Dispenser 17:03, 25 July 2008 (UTC)[reply]

Ah, Dispenser again. Thanks :)
Well, I see no big problem with the above examples. No, my bot does not support all of them, and no, I do not think I can do so :)
  • I did not know about reference names being converted the same way the anchor are converted, I just implemented its support (using the url2unicode from pywikipedia ;) ). after adding a few identical references... the bot removes the identical. adding an encoded identical works the same : [1] (And yes, if some processing is needed, the decoded version will always be preferred)
  • Empty named references are just being ignored by my regex (i.e. not taken into account, ever. No merges, no duplicates flagging, and so on)
  • I just modified my regex to ignore "quote>bug". Previously, it would match "quote", which was wrong, and since I don't think there's a simple way to handle those very specific references, I'll just ignore them
  • I personally really dont care about XHTML spec, nor about removing 1 space from an article. I'll just leave it as it is, I don't think that having one more space will strain the servers, knowing that most of the time, DumZiBoT is removing duplicates hence reducing the overall text size
  • For that second task, I'm not working on references only containing a link. I work on all references. It means that fetching a domain name won't work all the time, as some references are just plain text.
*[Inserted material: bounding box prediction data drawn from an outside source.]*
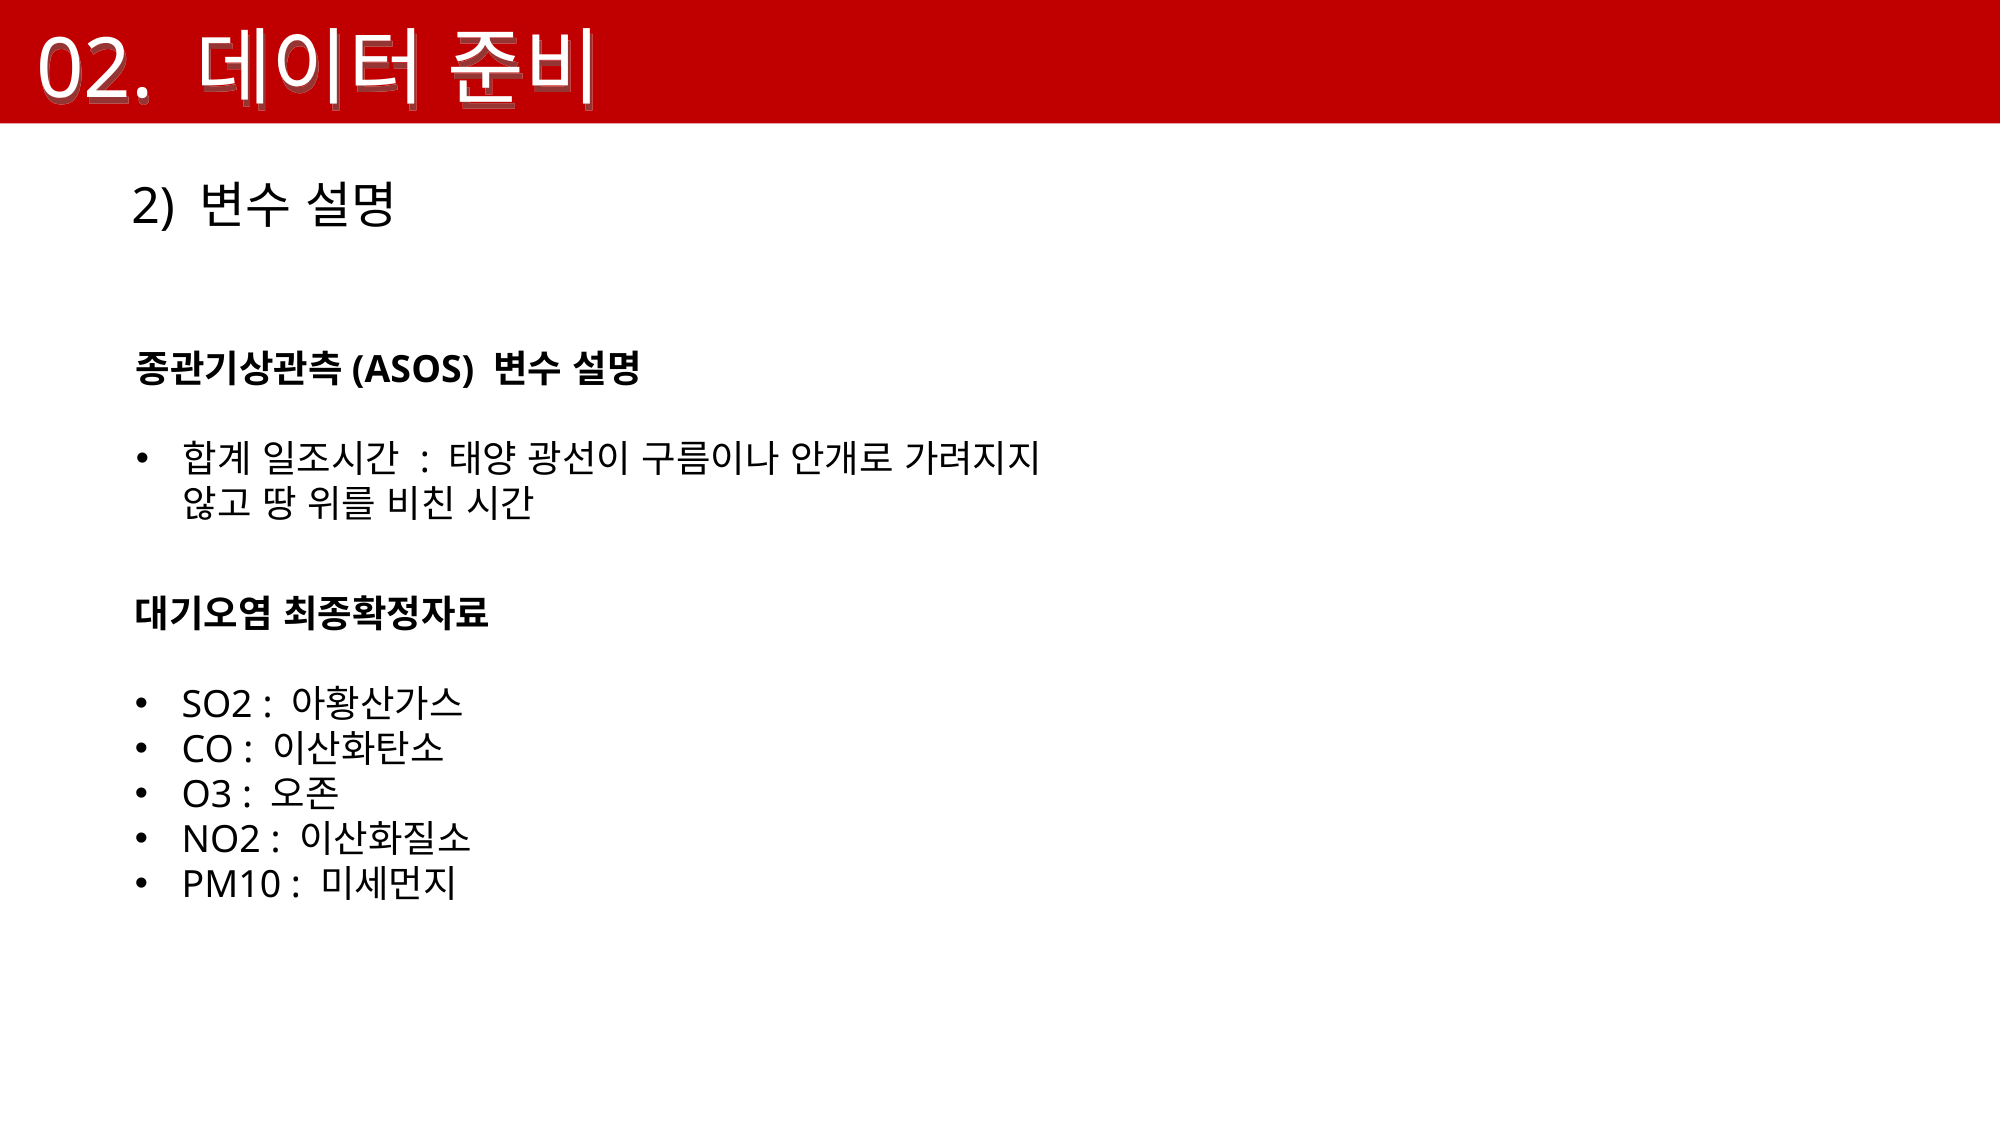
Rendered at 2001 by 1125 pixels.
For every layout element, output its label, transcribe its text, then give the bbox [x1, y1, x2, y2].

text_box [0, 0, 2000, 125]
text_box 대기오염 최종확정자료 SO2 : 아황산가스 CO : 이산화탄소 O3 : 오존 NO2 : 이산화질소 PM10 : 미세먼지 [120, 582, 1120, 913]
text_box 종관기상관측(ASOS) 변수 설명 합계 일조시간 : 태양 광선이 구름이나 안개로 가려지지 않고 땅 위를 비친 시간 [121, 338, 1121, 533]
text_box 02. 데이터 준비 [0, 6, 670, 122]
text_box 2) 변수 설명 [116, 166, 413, 241]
Also, I'd prefer acting very dumb, saying I'm not able to guess a proper name, to have the editors look into the reference if they want to find a proper name. "autogenerated" is plain and simple : a bot has inserted it; a guessed name, when not relevant, can be confusing, right ?
    While I apperiate your efforts in keeping the program content agnostic, most users do not rename references. A nice way to keep it content agnostic while still selecting parts to be rename is to have a configurable regex, like\|\s*last\s*=\s*(?P<refname>[^\w\s]+)|http&#3A;//+([^/]*?)(?P<refname>[^A-Za-z0-9\-]+)\.([^A-Za-z\.]{2,6})(:\d+)?/ which will (hopefully) capture the lastname of the author, failing that it will use the domain of the website. And don't take my earlier attempt of this, take the longest word and hope authors have long names, as anything that took more than 5 minutes to do. — Dispenser 04:01, 30 July 2008 (UTC)[reply]
  • As for reference merges when not perfectly identical... well... no, it's not this easy, I'm afraid :( I'd prefere to keep it rather simple, as the overall code is getting bigger and bigger...
NicDumZ ~ 18:31, 25 July 2008 (UTC)[reply]
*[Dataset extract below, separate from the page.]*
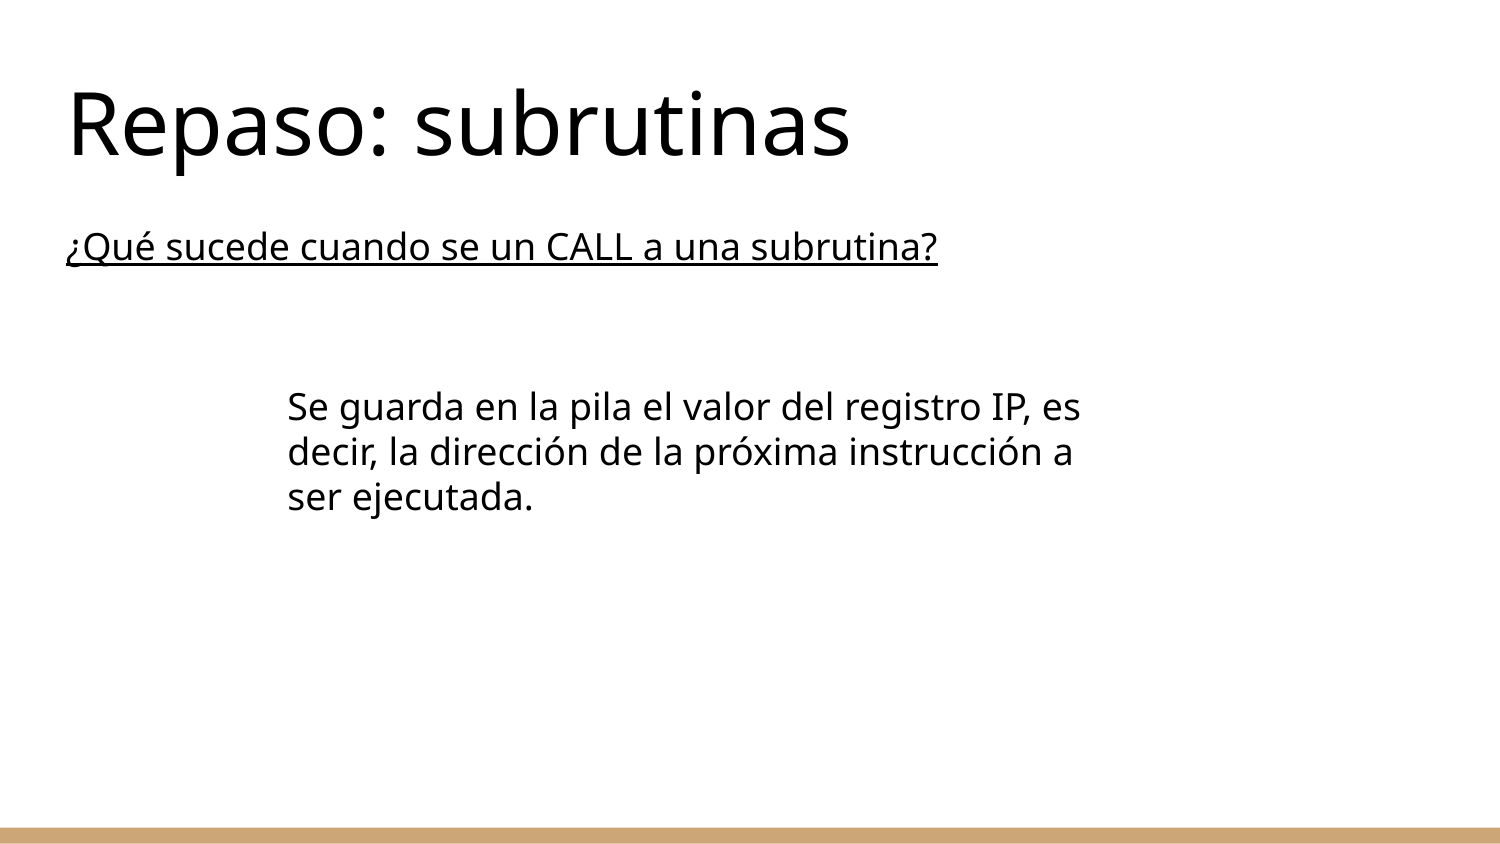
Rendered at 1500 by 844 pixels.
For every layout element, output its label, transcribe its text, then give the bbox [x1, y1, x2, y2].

title Repaso: subrutinas [51, 51, 1449, 189]
list ¿Qué sucede cuando se un CALL a una subrutina? [51, 200, 1449, 752]
text_box Se guarda en la pila el valor del registro IP, es decir, la dirección de la próxima instrucción a ser ejecutada. [272, 367, 1145, 606]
I'd love to see this go through a couple thousand pages until it gets perfect, so that I can steal the tried-and-true code for my bot. . Seriously though, I advocate its formal approval here. – Quadell (talk) 23:21, 25 July 2008 (UTC)[reply]
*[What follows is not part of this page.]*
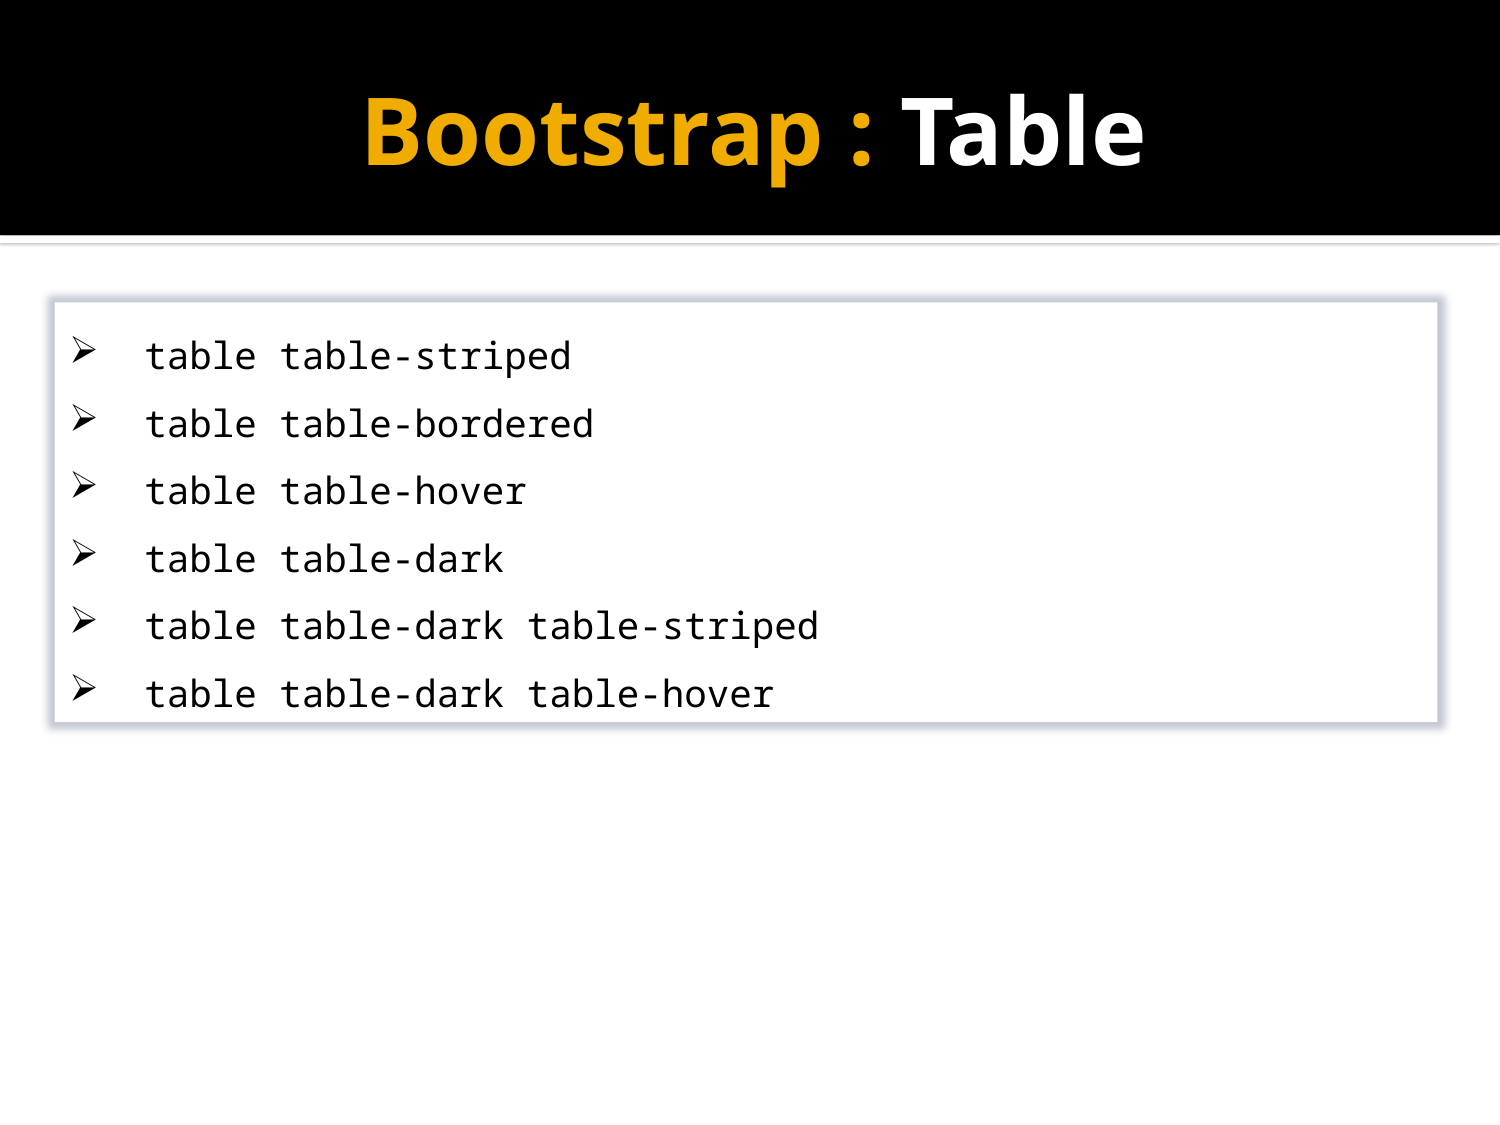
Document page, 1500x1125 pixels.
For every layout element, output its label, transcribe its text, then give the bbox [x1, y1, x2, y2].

title Bootstrap : Table [75, 24, 1425, 231]
text_box table table-striped table table-bordered table table-hover table table-dark table table-dark table-striped table table-dark table-hover [54, 302, 1438, 723]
I see cautions and ideas above, but no objections. NickDumZ has always been diligent with checking for errors and fixing them promptly. I'm confident that this task will be performed carefully responsibly. – Quadell (talk) 12:25, 31 July 2008 (UTC)[reply]

((BAGAssistanceNeeded))

Approved for trial (50 edits). Please provide a link to the relevant contributions and/or diffs when the trial is complete. MBisanz talk 12:40, 31 July 2008 (UTC)[reply]
Okay, already spotted this kind of buggy edit. I'm adding nowiki tags around ref contents to solve the problem :)
NicDumZ ~ 13:16, 1 August 2008 (UTC)[reply]
Also fixed this kind of edits (the URL wasnt parsed correctly because of the spaces in the title) :) NicDumZ ~ 15:41, 1 August 2008 (UTC)[reply]
Here are 50-ish edits... :) NicDumZ ~ 12:11, 2 August 2008 (UTC)[reply]

 Approved. Looks harmless, useful, and appropriate. (You have the honor of my first RfBA closing.) – Quadell (talk) 13:39, 6 August 2008 (UTC)[reply]

The above discussion is preserved as an archive of the debate. Please do not modify it. Subsequent comments should be made in a new section.